Ert Pompe denied as non-formulary by Humana?
Non-formulary doesn't mean uncoverable. Most plans have a formulary-exception process: the appeal needs to show the formulary alternatives are inappropriate for your specific clinical situation.
US health-plan appeal rights
Cite: Most US health plans have appeal rights under either the ACA, ERISA, or Medicare/Medicaid rules
Most US health plans are required by federal law to give you both an internal appeal (where the insurer reconsiders) and an external review (where an independent reviewer decides). The exact timelines and processes depend on what kind of plan you have — marketplace / employer group, self-funded, Medicare Advantage, or Medicaid MCO — but in every case there's a window after the denial during which you have the right to fight it.
What Humana typically requires
Humana's specific coverage criteria for ert pompe are defined in its own published medical/coverage policy and the FDA-approved prescribing label. A successful appeal documents that your medical records satisfy each criterion those sources list — confirmed diagnosis, any required prior treatments (with dates and outcomes), and clinical severity.
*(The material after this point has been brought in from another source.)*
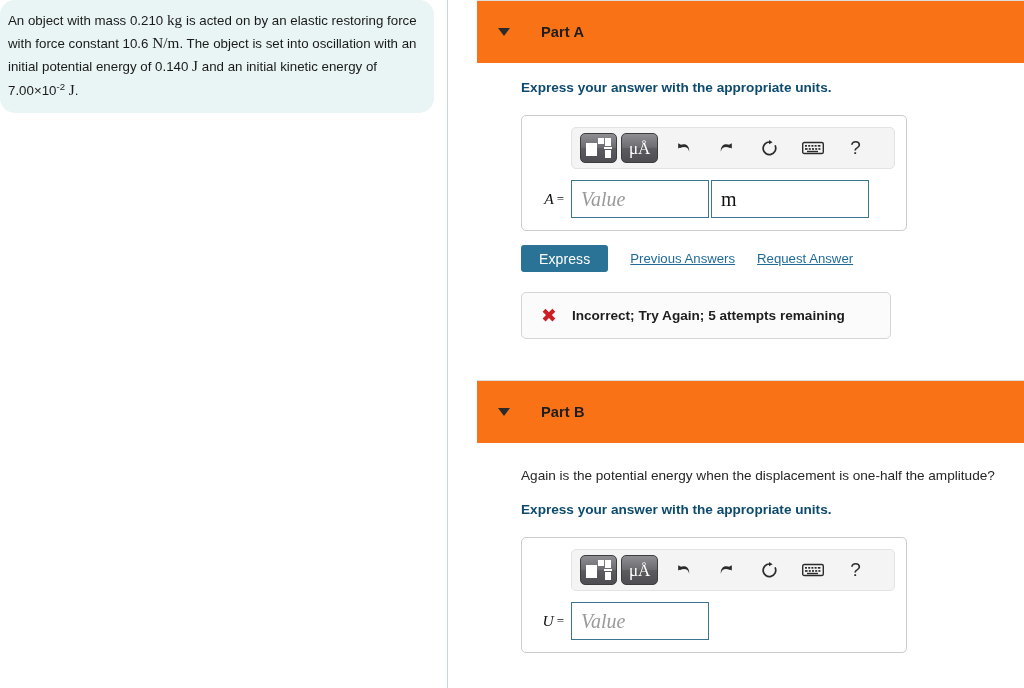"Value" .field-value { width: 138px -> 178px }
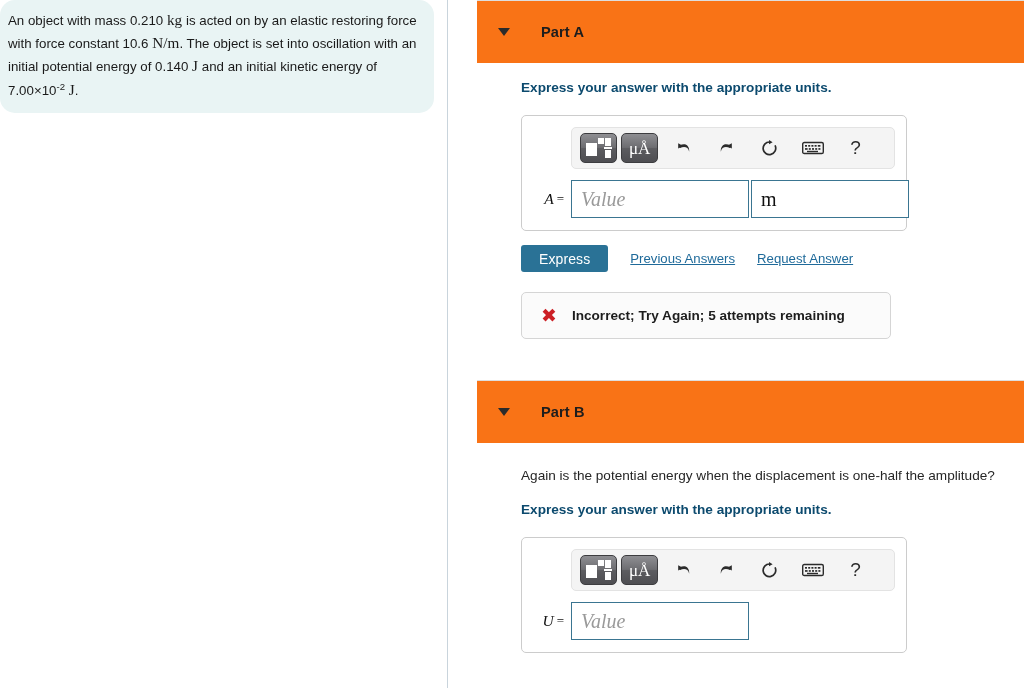"Express" button.submit-btn { text: Express -> Submit }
If the exact criteria weren't included with your denial, request them in writing; your appeal then maps each requirement to the matching fact in your chart.
The Humana angle on Ert Pompe
## Why Humana Denies Pompe Disease ERT as Non-Formulary — and Why a Medical Exception Usually Applies
A non-formulary denial means the specific ERT product prescribed for the patient's Pompe disease is not listed on Humana's preferred drug list for the applicable benefit tier. For common conditions with many competing agents, a formulary exclusion may be manageable by switching products. For Pompe disease, the FDA-approved treatment options are limited, and the prescriber may have a documented clinical reason — infusion tolerability, prior product failure, or disease-subtype considerations — for selecting the specific product requested rather than an alternative.
Humana, like all plans subject to ACA and state insurance regulations, must maintain a formulary exception process. A non-formulary exception can be granted when the formulary alternative is clinically inappropriate for that patient or when no formulary alternative exists for the condition.
## Federal Appeal Rights
ACA Section 2719 requires internal and external review for adverse benefit determinations on non-grandfathered plans, including non-formulary denials when no adequate alternative exists. ERISA Section 503 applies to self-funded employer plans. External review must generally be requested within four months of the final internal adverse determination. Expedited review is available when the standard timeline would jeopardize health.
## What to Gather
- Formulary exception request and denial — confirm in writing which formulary alternatives Humana claims exist and why the prescriber has not selected them.
- Prescriber clinical justification — the physician's explanation, grounded in the patient's chart, of why the requested product is appropriate and why any listed formulary alternative is not clinically equivalent for this patient.
- Diagnosis and treatment history — documentation of the Pompe diagnosis and any prior ERT experience, including tolerability issues or clinical response records.
- Humana formulary exception criteria — obtain the current formulary exception policy and identify what the patient must demonstrate to qualify.
- FDA label for the requested product — confirms it is FDA-approved for Pompe disease, which is relevant if Humana's exception criteria reference approved indications.
## Criteria-Mapping Structure
Address each formulary exception criterion from Humana's policy. Key arguments typically include: (1) no therapeutically equivalent formulary alternative exists for this indication; or (2) a formulary alternative was tried and resulted in inadequate response or intolerance; or (3) the non-formulary product is the only FDA-approved option for a specific disease variant. Map each argument to a chart fact or prescriber attestation.
## Process and Timeline
1. File a formal formulary exception request with the prescriber's clinical justification before or alongside the appeal — many plans treat these as the same process. 2. Submit the written internal appeal within the plan's deadline, including all documentation. 3. If denied, file for external review within four months of the final internal determination. 4. If the patient is currently stable on the requested product from samples or prior coverage, document current clinical status to support urgency.
Next steps
- Find the date on the denial letter — your appeal window starts there.
- Read your plan's Summary of Benefits and Coverage (SBC) for the specific deadlines.
- Request the insurer's claim file in writing — they must provide it.
- Submit your appeal in writing with new clinical evidence and a physician statement.